Unlike Hannah, I’m not in grad school, and I’m no more busy than I usually am this time of year. But the past two months have flown by, and though I’ve been enjoying the experiences of the fall, I’ve been less focused on seasonal transitions, and more consumed by larger life changes.
Travel this summer took me to France, Switzerland, China, and India — and scooped me away from New England for nearly the entire month of July. Adventures were followed by the utterly practical task of moving, almost as soon as I returned home.
I blinked, and summer was over.
But rather than turning to autumnal activities like pumpkin carving and cider drinking, I’ve been focusing on the very real task of painting my apartment, unpacking book boxes, figuring out what’s missing, and what no longer belongs. This is a routine I’ve played out many times now, but each time it becomes a little more complex.
In boarding school, I had less than a car-full of stuff. My Compaq computer was anything but compact, and took up the majority of space in my dad’s car. Furniture was provided by the school, so all I needed was clothing, linens, class supplies, an alarm clock, and a phone. My decorations were iconic French advertisements that I had purchased in Montmartre while feeling oh-so-sophisticated the summer before I first went to Exeter and a smattering of postcards I had collected over the years. Each year I had a new room, a new space to make my own.
College wasn’t much different, until my sophomore year when I decided to move into a “luxury” duplex (think big, boxy, and boring) 2 miles from campus. I painted my room, moved a bunch of furniture from home, and 10 months later, it was time to paint the walls back and move the furnishings out. My stuff sat in storage for the next few years as I lived in tiny collegetown apartments that didn’t leave much room for decoration and always came with a few dusty, scratched pieces of furniture. I would live in one place for 10 months, then another for 2 months, never setting down roots. Those posters from high school came with me wherever I went — whether it was for a year or a few months — and provided a sense of continuity, of familiarity.
By now I’ve lived in the city for almost 3 years, 2.5 of which were spent in my first apartment.

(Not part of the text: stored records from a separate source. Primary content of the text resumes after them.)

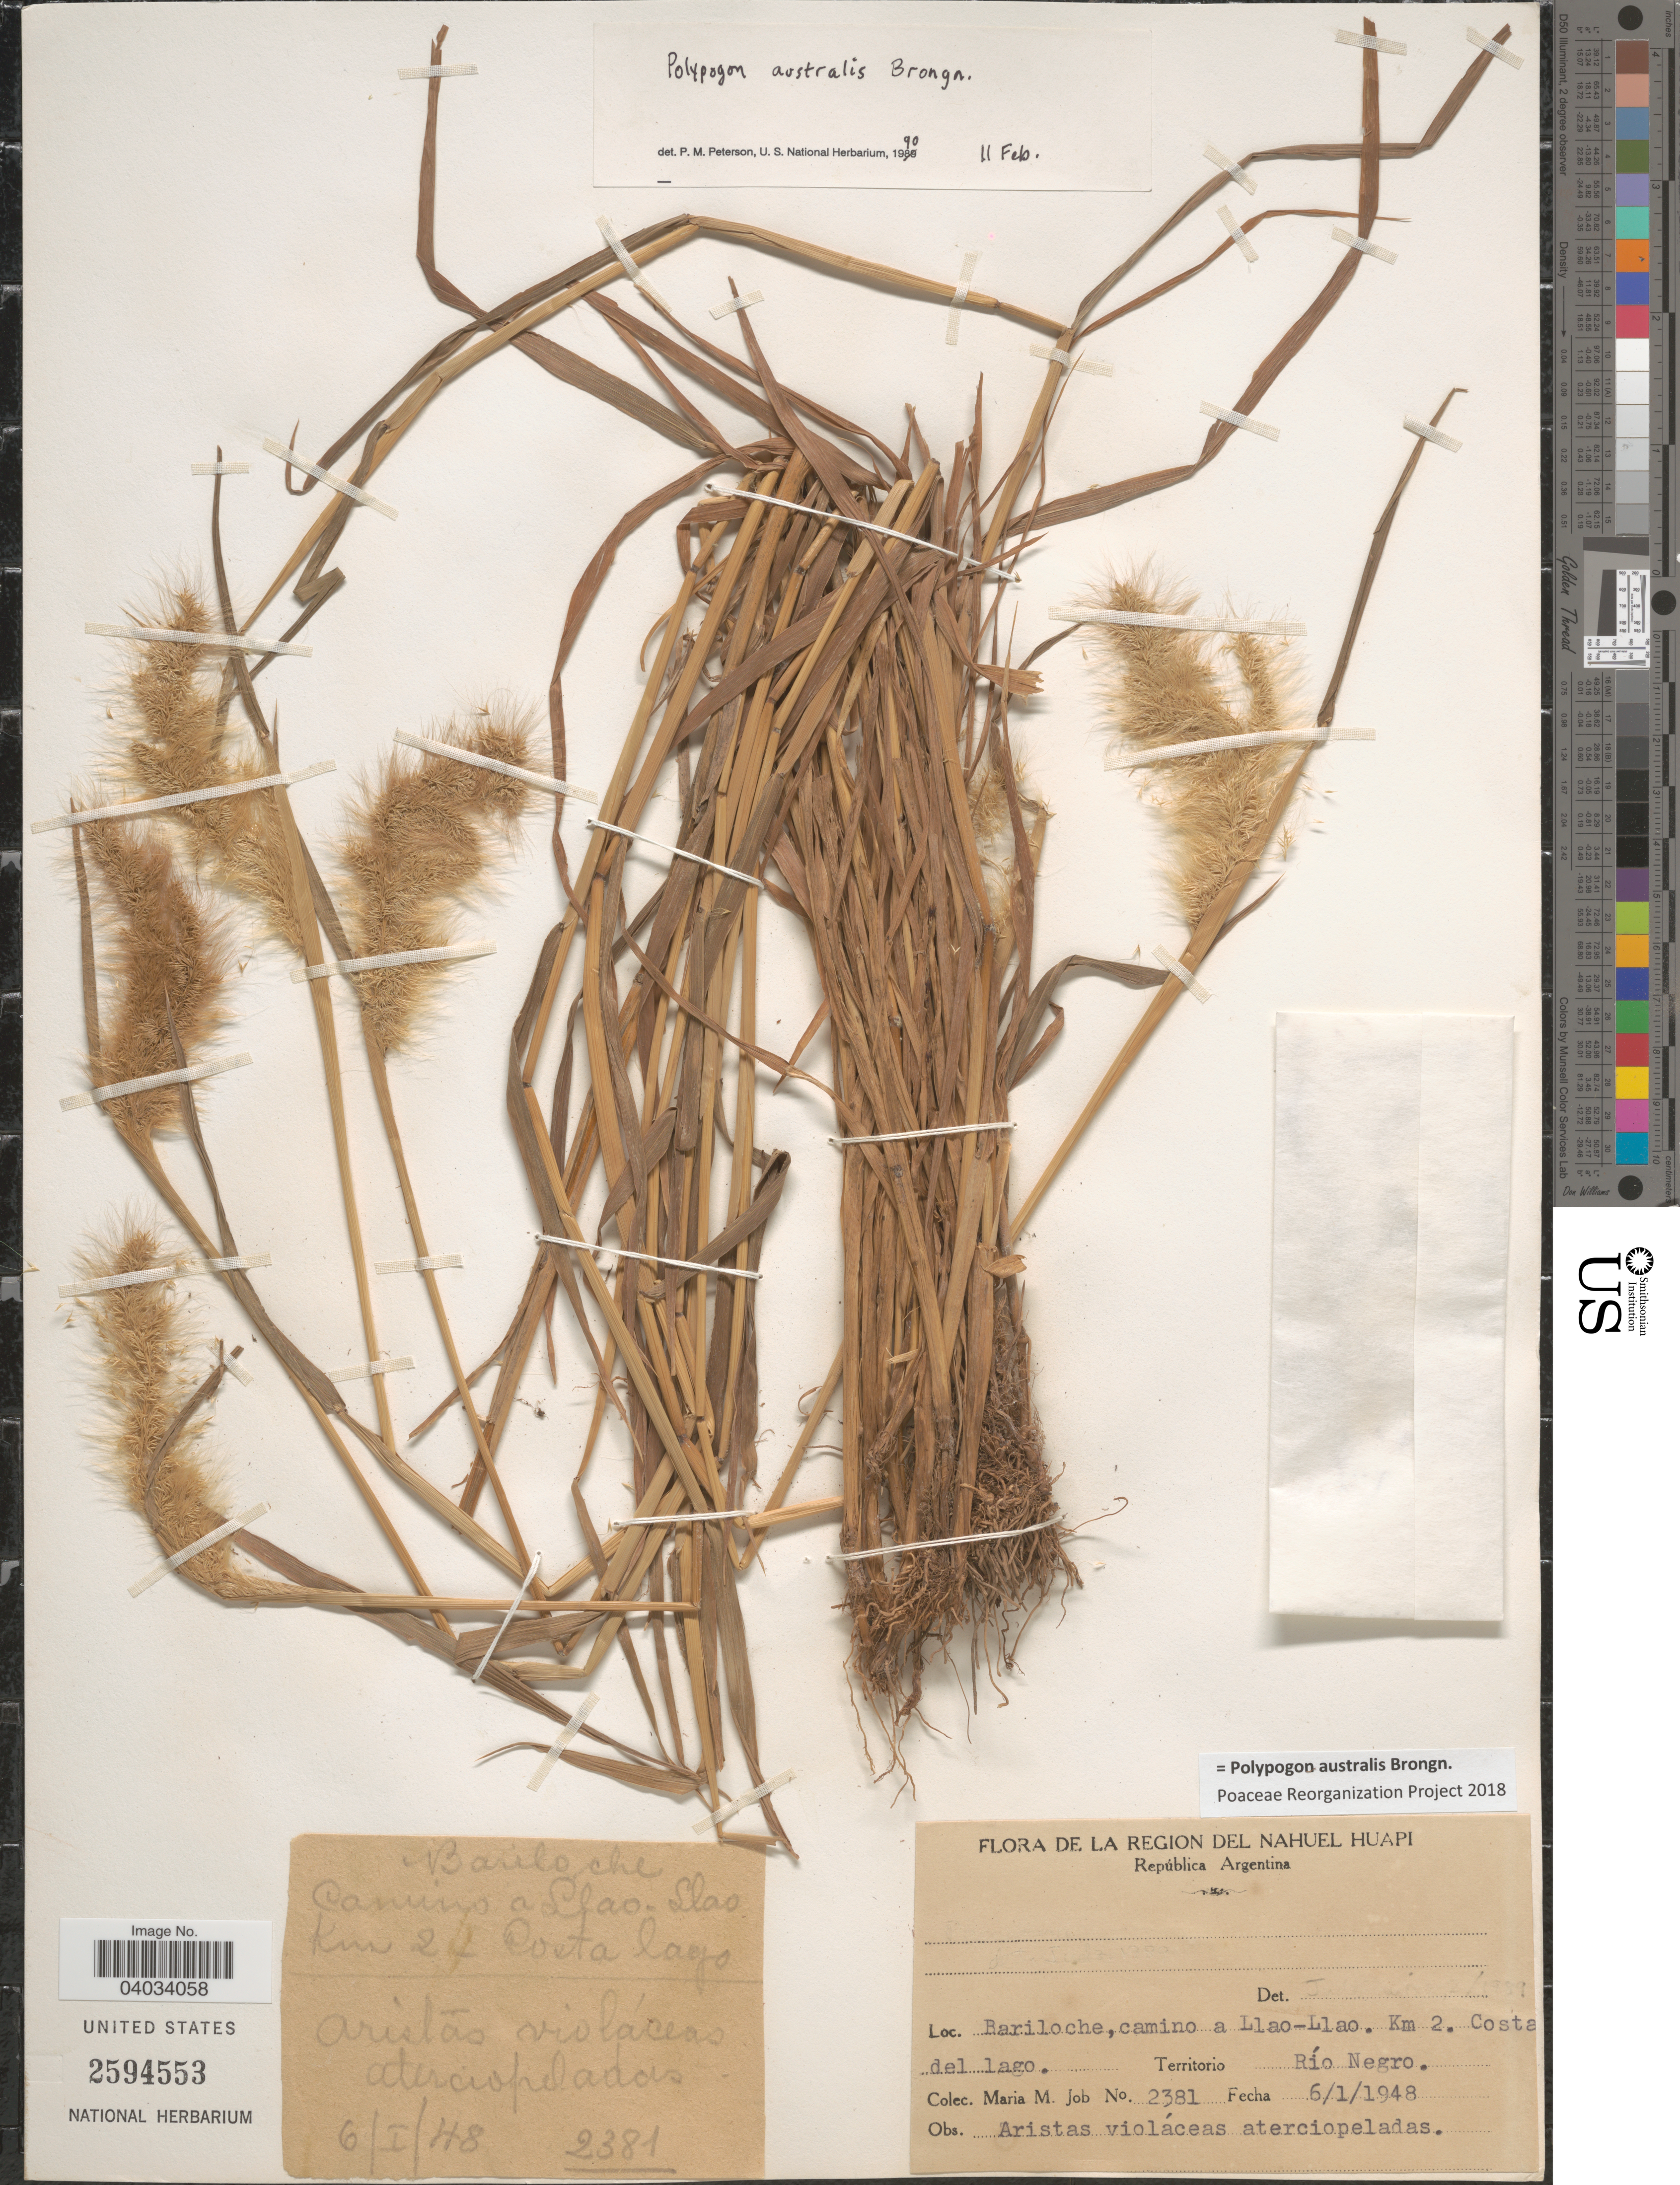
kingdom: Plantae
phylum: Tracheophyta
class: Liliopsida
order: Poales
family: Poaceae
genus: Polypogon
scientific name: Polypogon australis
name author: Brongn.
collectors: M. Job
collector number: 2381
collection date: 1948-01-06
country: Argentina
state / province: Rio Negro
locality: La Region del Nahuel Huapi. República Argentina. Bariloche, camino a Llao-Llao. Km. 2. Costa del lago.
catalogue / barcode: US 2594553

Now that I have an apartment I adore, I want to live in a space that reflects who I am now, and not who I was — or wanted to be — when I was 14. And so I’ve started down that unfamiliar path of settling into a more permanent place, enjoying the surprises it often brings, and fondly remembering those other, earlier fall days when I was taking stock of new dorm rooms and unpacking my posters.
Weather:
A beautiful, sunny fall day at 63 degrees in Cambridge. Austin is a summery 84 degrees.
Mood:
Anna: 7 out of 10. It’s Friday and I’m research history in a beautiful library.